Hafta sonunda Hacıbektaş ilçesinde MHP Genel Başkanı Devlet Bahçeli’nin Horasan Erenleri Dernekleri Federasyonu’na hibe ettiği arsa üzerinde yapılan Horasan Erenleri Dergahı Cemevi Külliyesi’nin birinci etabının açılışı gerçekleştirildi. Günlerce tantanası yapıldığı halde Bahçeli’nin, hatta devletin cemevi ve kültür dairesi başkanlığının bağlı olduğu Kültür ve Turizm Bakanı’nın açılışa katılmaması Alevilerle ilgili meselede bir samimiyet sorgulamasını ister istemez beraberinde getirdi.

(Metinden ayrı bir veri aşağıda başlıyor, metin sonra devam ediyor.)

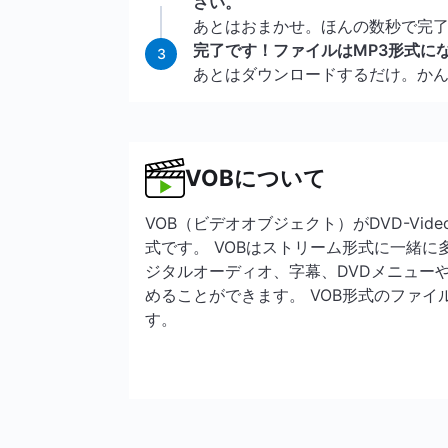
さい。
あとはおまかせ。ほんの数秒で完
完了です！ファイルはMP3形式に
3
あとはダウンロードするだけ。か
VOBについて
VOB（ビデオオブジェクト）がDVD-Vi
式です。 VOBはストリーム形式に一緒
ジタルオーディオ、字幕、DVDメニュー
めることができます。 VOB形式のファ
す。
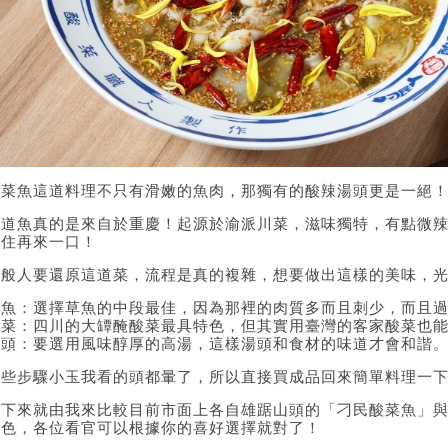
酸菜魚這道料理不只有滑嫩的魚肉，那獨有的酸辣湯頭更是一絕
這道魚真的是來自於重慶！起源於渝派川菜，滋味獨特，有點微
不住再來一口！
一般人要還原這道菜，流程是真的複雜，想要做出這樣的美味，
鮮魚：選擇草魚的中段最佳，因為那裡的肉質多而且刺少，而且
酸菜：四川的大罈醃酸菜最具特色，但其實用臺灣的客家酸菜也
湯頭：要選用風味醇厚的高湯，這樣湯頭和食材的味道才會和諧
這些步驟小玉我看的頭都暈了，所以直接買成品回來簡單料理一
接下來就由我來比較目前市面上各自雄踞山頭的「刁民酸菜魚」
特色，各位看官可以根據你的喜好選擇就對了！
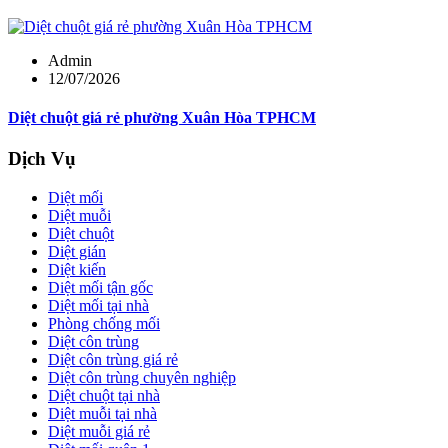
Admin
12/07/2026
Diệt chuột giá rẻ phường Xuân Hòa TPHCM
Dịch Vụ
Diệt mối
Diệt muỗi
Diệt chuột
Diệt gián
Diệt kiến
Diệt mối tận gốc
Diệt mối tại nhà
Phòng chống mối
Diệt côn trùng
Diệt côn trùng giá rẻ
Diệt côn trùng chuyên nghiệp
Diệt chuột tại nhà
Diệt muỗi tại nhà
Diệt muỗi giá rẻ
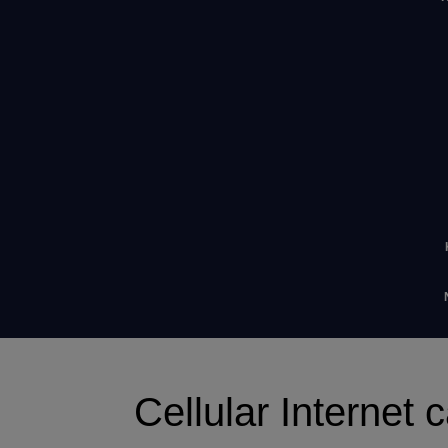
Cellular Internet 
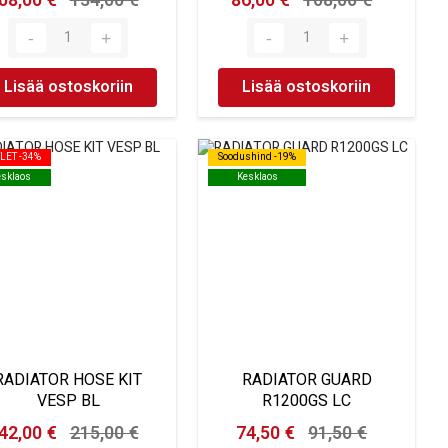
08,00 €
134,00 €
86,00 €
108,00 €
Lisää ostoskoriin
Lisää ostoskoriin
LET -34%
LET -34%
Soodushind -19%
Soodushind -19%
esklaos
esklaos
Kesklaos
Kesklaos
RADIATOR HOSE KIT
RADIATOR GUARD
VESP BL
R1200GS LC
42,00 €
215,00 €
74,50 €
91,50 €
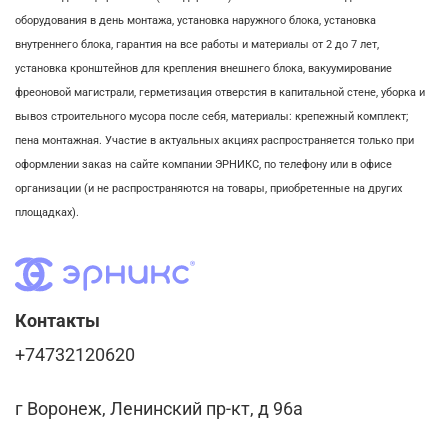
оборудования в день монтажа,
установка наружного блока, у
становка
внутреннего блока,
гарантия на все работы и материалы от 2 до 7 лет,
установка кронштейнов для крепления внешнего блока,
вакуумирование
фреоновой магистрали,
герметизация отверстия в капитальной стене,
уборка и
вывоз строительного мусора после себя, м
атериалы: крепежный комплект;
пена монтажная. Участие в актуальных акциях распространяется только при
оформлении заказ на сайте компании ЭРНИКС, по телефону или в офисе
организации (и не распространяются на товары, приобретенные на других
площадках).
Контакты
+74732120620
г Воронеж, Ленинский пр-кт, д 96а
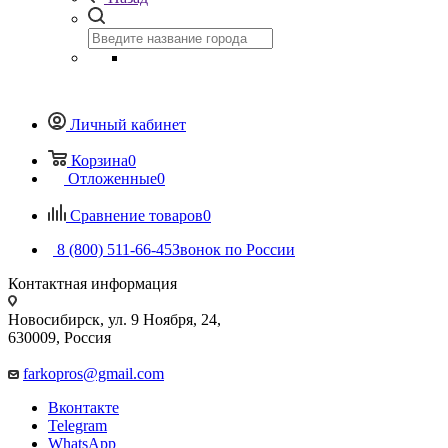
Личный кабинет
Корзина
0
Отложенные
0
Сравнение товаров
0
8 (800) 511-66-45
Звонок по России
Контактная информация
Новосибирск, ул. 9 Ноября, 24,
630009, Россия
farkopros@gmail.com
Вконтакте
Telegram
WhatsApp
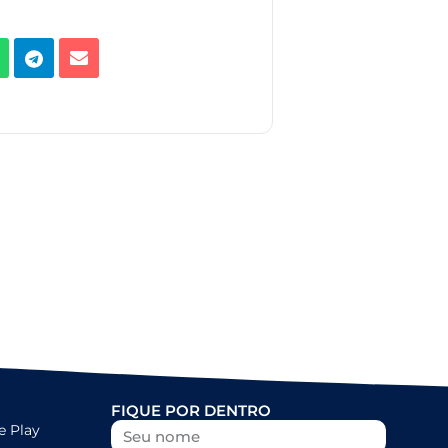
FIQUE POR DENTRO
e Play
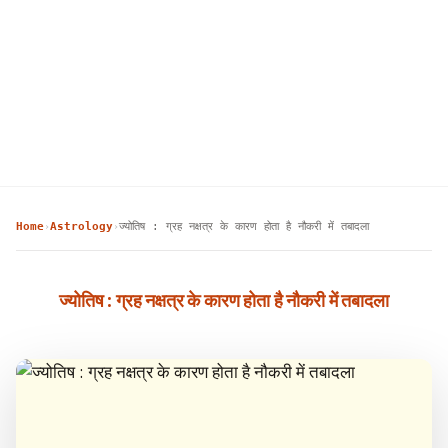
Home
Astrology
ज्योतिष : ग्रह नक्षत्र के कारण होता है नौकरी में तबादला
›
›
ज्योतिष : ग्रह नक्षत्र के कारण होता है नौकरी में तबादला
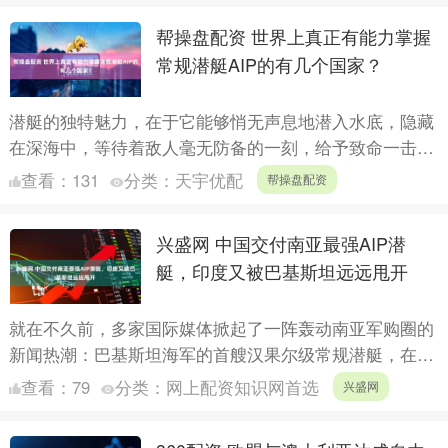
帮操盘配资 世界上真正有能力掌握
常规潜艇AIP的有几个国家？
潜艇的独特魅力，在于它能够悄无声息地潜入水底，隐藏
在深海中，等待着敌人毫无防备的一刻，给予致命一击。
对于常规潜艇而言，能够在水下持续潜航的时间越长，无
查看：
131
分类：
天宇优配
帮操盘配资
疑有助于提....
兴盛网 中国交付南亚最强AIP潜
艇，印度又被巴基斯坦远远甩开
就在不久前，多家国际媒体掀起了一阵轰动南亚军购圈的
新闻热潮：巴基斯坦海军的首艘汉果尔级常规潜艇，在中
国三亚军港正式完成交付并入列。这不仅是整个南亚地区
查看：
79
分类：
网上配资知识网首选
兴盛网
第一艘正式....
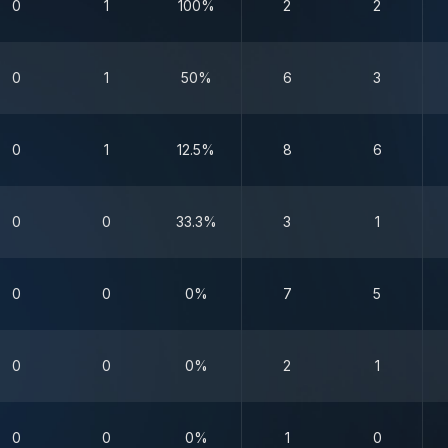
0
1
100%
2
2
0
1
50%
6
3
0
1
12.5%
8
6
0
0
33.3%
3
1
0
0
0%
7
5
0
0
0%
2
1
0
0
0%
1
0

Hatırlanacağı gibi Bahçeli, bir süre önce cumhurbaşkanı yardımcılarından birinin Kürt birinin de Alevi olması gerektiğini söylemiş ve Türkiye’nin Lübnanlaştırılması anlamına gelen öneri bizzat Aleviler tarafından eleştirilmişti.
Aslında büyük bir beklenti yaratılmıştı. Önce 29 Ekim Cumhuriyet’in ilanının yıldönümünde Cumhur İttifakı’nın Alevi açılımını Hacıbektaş’taki cemevinin açılışında ilan edeceği duyurulmuştu. Sonra ne hikmetse açılış tarihi 11 Ekim’e çekildi.

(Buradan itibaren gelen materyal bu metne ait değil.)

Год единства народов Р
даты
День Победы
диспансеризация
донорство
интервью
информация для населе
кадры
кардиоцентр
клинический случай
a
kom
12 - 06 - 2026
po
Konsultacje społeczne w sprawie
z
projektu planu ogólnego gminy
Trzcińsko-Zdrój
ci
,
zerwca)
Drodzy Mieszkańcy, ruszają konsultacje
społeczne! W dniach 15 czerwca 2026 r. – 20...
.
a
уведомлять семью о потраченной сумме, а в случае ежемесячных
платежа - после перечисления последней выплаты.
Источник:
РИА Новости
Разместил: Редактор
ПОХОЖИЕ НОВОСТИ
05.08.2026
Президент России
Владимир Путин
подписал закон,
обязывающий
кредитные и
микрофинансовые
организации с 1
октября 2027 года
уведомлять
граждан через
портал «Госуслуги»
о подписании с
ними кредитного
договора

29 Ekim’de Alevilere yönelik yeni bir açıklama olacak mı bilemiyoruz ama 11 Ekim’deki açılışta dağın fare doğurduğunu söyleyebiliriz. Bakanlık düzeyinde sadece Milli Eğitim Bakanı Yusuf Tekin’in katıldığı törende AKP ve MHP’liler birbirlerini övüp durdular. Verdikleri birlik beraberlik mesajlarının içi bomboş olduğundan anlamı da yoktu.

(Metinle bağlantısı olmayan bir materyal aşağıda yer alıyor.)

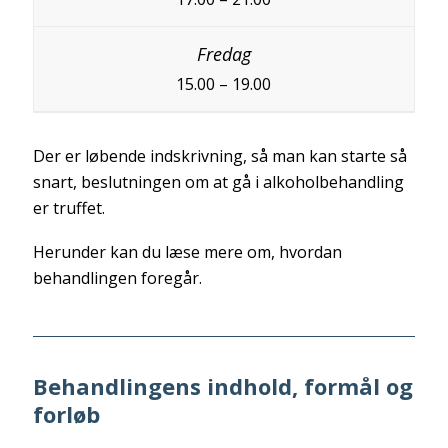
15.00 – 19.00
Der er løbende indskrivning, så man kan starte så
snart, beslutningen om at gå i alkoholbehandling
er truffet.
Herunder kan du læse mere om, hvordan
behandlingen foregår.
Behandlingens indhold, formål og
forløb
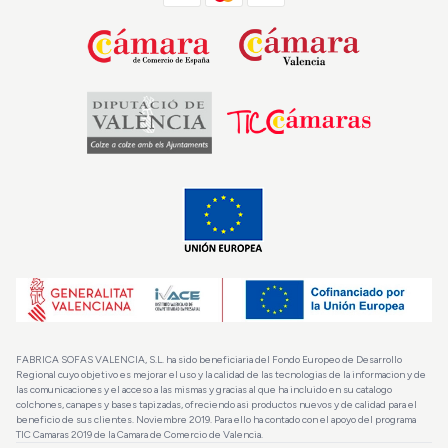
FABRICA SOFAS VALENCIA, S.L. ha sido beneficiaria del Fondo Europeo de Desarrollo
Regional cuyo objetivo es mejorar el uso y la calidad de las tecnologias de la informacion y de
las comunicaciones y el acceso a las mismas y gracias al que ha incluido en su catalogo
colchones, canapes y bases tapizadas, ofreciendo asi productos nuevos y de calidad para el
beneficio de sus clientes. Noviembre 2019. Para ello ha contado con el apoyo del programa
TIC Camaras 2019 de la Camara de Comercio de Valencia.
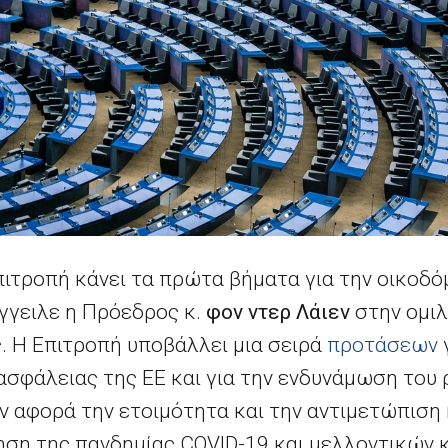
ιτροπή κάνει τα πρώτα βήματα για την οικοδ
γγειλε η Πρόεδρος κ.
φον ντερ Λάιεν
στην ομιλ
 Η Επιτροπή υποβάλλει μια σειρά
προτάσεων
 ασφάλειας της ΕΕ και για την ενδυνάμωση του
 αφορά την ετοιμότητα και την αντιμετώπιση κ
ηση της πανδημίας
COVID
-19 και μελλοντικών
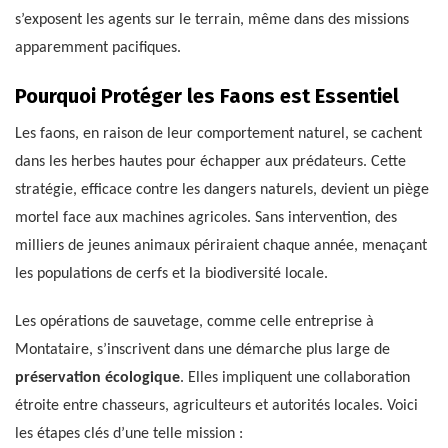
s’exposent les agents sur le terrain, même dans des missions
apparemment pacifiques.
Pourquoi Protéger les Faons est Essentiel
Les faons, en raison de leur comportement naturel, se cachent
dans les herbes hautes pour échapper aux prédateurs. Cette
stratégie, efficace contre les dangers naturels, devient un piège
mortel face aux machines agricoles. Sans intervention, des
milliers de jeunes animaux périraient chaque année, menaçant
les populations de cerfs et la biodiversité locale.
Les opérations de sauvetage, comme celle entreprise à
Montataire, s’inscrivent dans une démarche plus large de
préservation écologique
. Elles impliquent une collaboration
étroite entre chasseurs, agriculteurs et autorités locales. Voici
les étapes clés d’une telle mission :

“Hacı Bektaşi Veli’nin, Yunus Emre’nin hoşgörüsünden bahsetmek güzel olmasına güzel de sen bu çağda Alevilere ne söylüyorsun” diye sormazlar mı?
“Türkiye’nin ve dünyanın en büyük cemevi” diye böbürlenmenin Aleviliğe ve Alevilere katkısı nedir? Alevi kimliğinin temel hak ve taleplerinin Anayasal güvenceye alınması konusunda nasıl bir adım atıldığının sorusuna yanıt var mı?
Yok…
En önemli soru ise şu: Neden bu binaya hem cemevi hem dergah hem de külliye deniliyor? Çünkü, Alevi terminolojisinde külliye kavramı yoktur.
Bu sakın, Fethullah Gülen cemaatinin Mamak Tuzluçayır’da yapımına başladığı ama AKP ile yaşadığı yol ayrılıklarından dolayı tamamlayamadığı “cami cemevi” projesinin şekil değiştirmiş, makyajlanmış versiyonu olmasın…
Ama yoruma ihtiyaç duymayan tespit şu olsa gerek.
“Devlet, uzun süredir arzuladığı Türk-İslam sentezli Alevilik projesinin uygulama alanı olarak Hacıbektaş’ı stratejik merkez seçmiştir” diyebiliriz.